Mark Bell

Personal information
- Born: 19 March 1967 (age 59) Australian Capital Territory

Playing information
- Position: Fullback, Centre, Wing
Club
| Years | Team | Pld | T | G | FG | P |
| 1988–91 | Canberra Raiders | 50 | 15 | 3 | 0 | 66 |
| 1992–93 | Western Suburbs | 34 | 18 | 0 | 0 | 72 |
| 1994 | Penrith Panthers | 7 | 1 | 0 | 0 | 4 |
| 1995–97 | St George Dragons | 52 | 24 | 9 | 1 | 115 |
| 1998 | Wigan Warriors | 22 | 12 | 0 | 0 | 48 |
|  | Total | 165 | 70 | 12 | 1 | 305 |
- Source:

= Mark Bell (rugby league) =

Australian rugby league footballer

Mark Bell (born 19 March 1967) is an Australian former professional rugby league footballer who played in the 1980s and 1990s.
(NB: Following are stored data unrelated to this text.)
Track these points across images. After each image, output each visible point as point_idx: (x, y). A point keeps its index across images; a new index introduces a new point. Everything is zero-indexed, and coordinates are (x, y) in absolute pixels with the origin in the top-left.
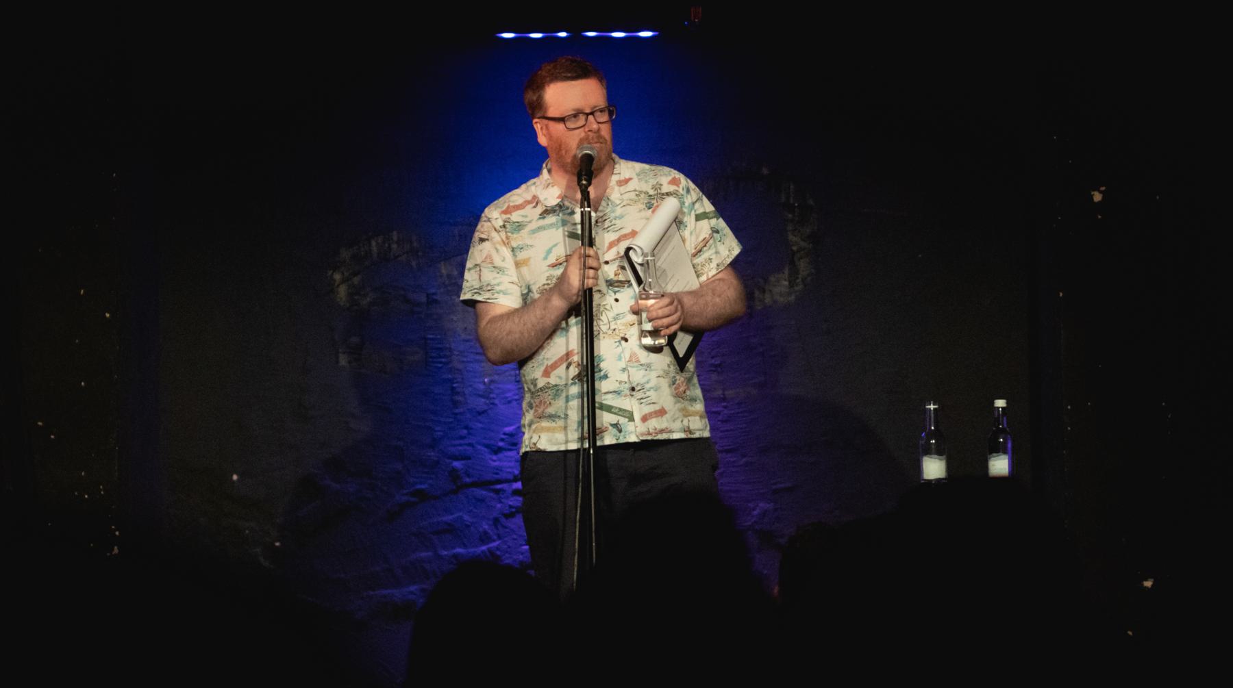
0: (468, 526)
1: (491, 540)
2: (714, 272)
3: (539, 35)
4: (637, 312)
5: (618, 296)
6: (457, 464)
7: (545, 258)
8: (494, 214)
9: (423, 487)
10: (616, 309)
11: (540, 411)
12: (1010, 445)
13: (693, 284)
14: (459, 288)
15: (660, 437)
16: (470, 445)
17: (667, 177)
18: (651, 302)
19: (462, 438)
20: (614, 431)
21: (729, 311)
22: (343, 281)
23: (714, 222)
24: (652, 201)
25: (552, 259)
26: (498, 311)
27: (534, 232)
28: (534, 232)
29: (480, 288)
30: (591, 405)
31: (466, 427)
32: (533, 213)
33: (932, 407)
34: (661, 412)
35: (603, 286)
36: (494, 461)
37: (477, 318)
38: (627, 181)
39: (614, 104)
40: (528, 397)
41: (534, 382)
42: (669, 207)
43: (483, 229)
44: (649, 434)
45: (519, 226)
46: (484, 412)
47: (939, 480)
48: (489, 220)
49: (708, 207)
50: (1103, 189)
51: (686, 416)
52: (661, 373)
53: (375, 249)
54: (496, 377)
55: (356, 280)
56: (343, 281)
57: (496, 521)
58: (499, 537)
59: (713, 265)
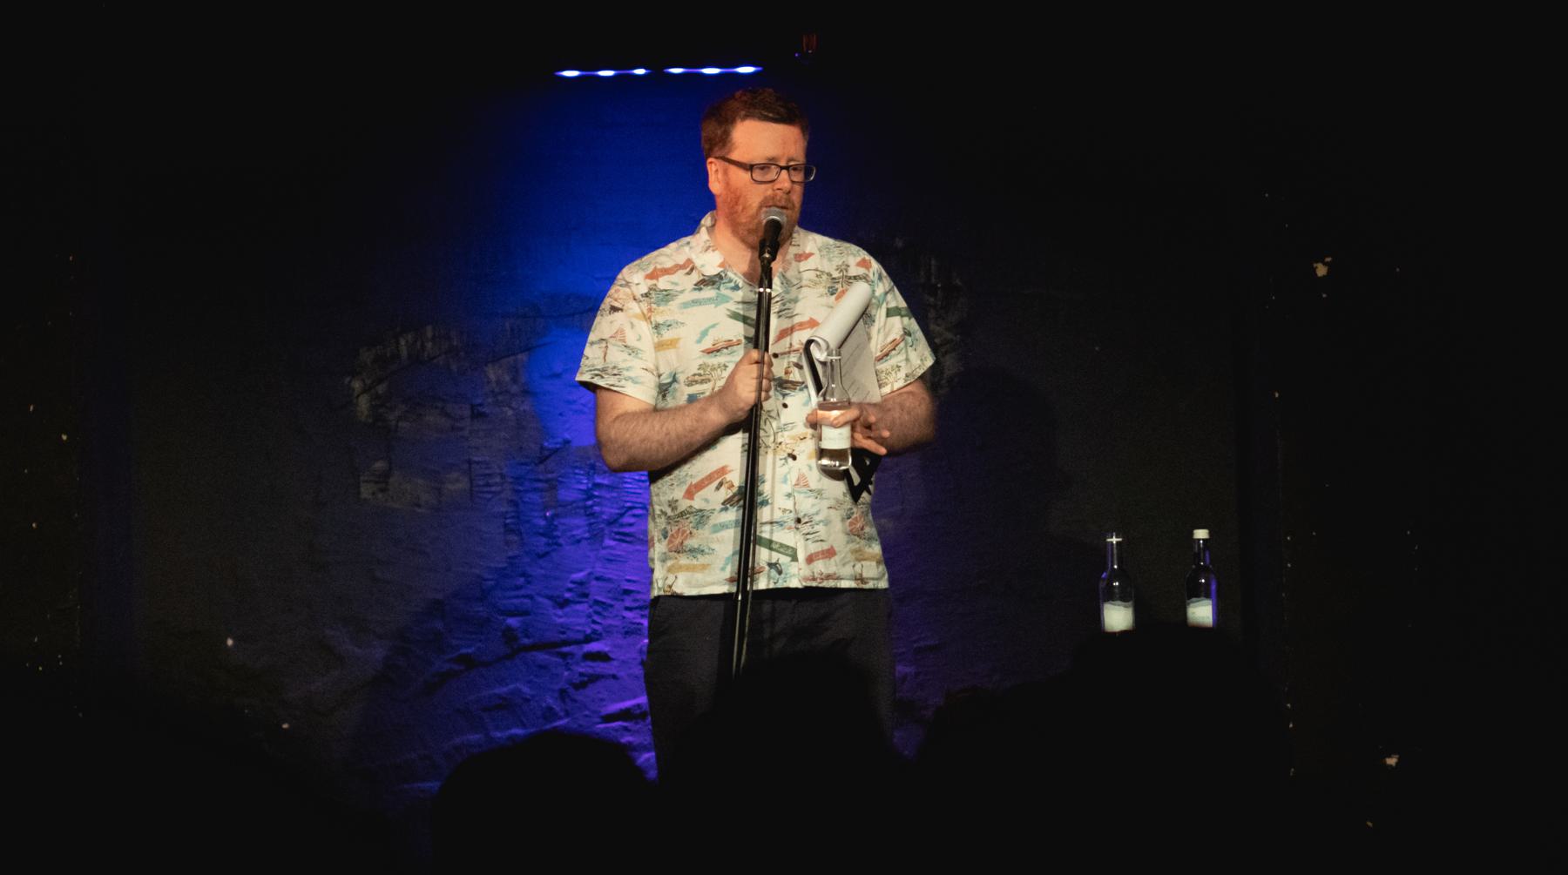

He played for Canberra, Western Suburbs, Penrith, and St. George in Australia, along with a spell with English club Wigan Warriors in the Super League as a wing or centre.

==Career==
A Canberra junior with Yass and Belconnen United, Bell made his début for the Raiders from the bench in 1988, but it was to be his only appearance for the club that year. The following year, he played his first game in the starting line-up, scoring a try against Manly at Brookvale Oval.

Bell was named on the bench without playing in the match for both the 1989 and 1990 Grand Finals. However, he played centre in the 1991 Grand Final loss to Penrith.

Bell joined the Magpies in 1992 under coach Warren Ryan. He had an immediate impact, scoring tries in his first 4 matches. He scored 16 tries throughout the year to be the season's highest try-scorer (equal with Tim Brasher).

After an unsuccessful season with the Panthers in 1994, during which he played only 7 games, Bell joined the St George Dragons. He was with the club for 3 seasons, scoring 24 tries. He scored 4 tries in the 1996 semi-final series and played on the wing in the 1996 Grand Final loss to Manly.

Bell played a final season with Wigan in 1998's Super League III. Wigan lost only one match that year, and Bell played wing in the side, winning the 1998 Super League Grand Final, beating the Leeds Rhinos 10–4.

Bell still lives and works in the Canberra region. He has coached local teams Queanbeyan Kangaroos and the Yass Magpies.